- _What to do_: Only the lines of the data holding the string "Table" need to be returned.

(Stored items)
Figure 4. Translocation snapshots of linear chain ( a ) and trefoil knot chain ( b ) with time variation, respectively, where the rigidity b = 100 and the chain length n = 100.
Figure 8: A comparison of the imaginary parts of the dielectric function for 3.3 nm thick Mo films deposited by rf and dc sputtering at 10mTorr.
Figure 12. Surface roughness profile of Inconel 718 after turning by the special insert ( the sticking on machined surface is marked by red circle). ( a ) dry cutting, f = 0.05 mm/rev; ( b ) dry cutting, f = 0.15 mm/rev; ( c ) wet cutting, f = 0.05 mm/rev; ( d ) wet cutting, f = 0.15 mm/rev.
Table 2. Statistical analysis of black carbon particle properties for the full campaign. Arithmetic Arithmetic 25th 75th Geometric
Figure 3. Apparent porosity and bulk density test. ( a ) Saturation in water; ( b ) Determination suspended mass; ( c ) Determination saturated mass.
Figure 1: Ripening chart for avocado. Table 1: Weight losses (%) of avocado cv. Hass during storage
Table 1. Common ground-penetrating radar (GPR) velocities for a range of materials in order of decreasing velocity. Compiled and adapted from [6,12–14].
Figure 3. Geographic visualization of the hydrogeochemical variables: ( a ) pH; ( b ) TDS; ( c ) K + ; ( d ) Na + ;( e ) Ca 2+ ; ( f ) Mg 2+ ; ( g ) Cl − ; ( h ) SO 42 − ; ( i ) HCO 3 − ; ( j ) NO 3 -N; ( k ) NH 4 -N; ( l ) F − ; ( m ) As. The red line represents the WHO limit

- _Answer to the problem_:
Table 2. Statistical analysis of black carbon particle properties for the full campaign. Arithmetic Arithmetic 25th 75th Geometric
Figure 1: Ripening chart for avocado. Table 1: Weight losses (%) of avocado cv. Hass during storage
Table 1. Common ground-penetrating radar (GPR) velocities for a range of materials in order of decreasing velocity. Compiled and adapted from [6,12–14].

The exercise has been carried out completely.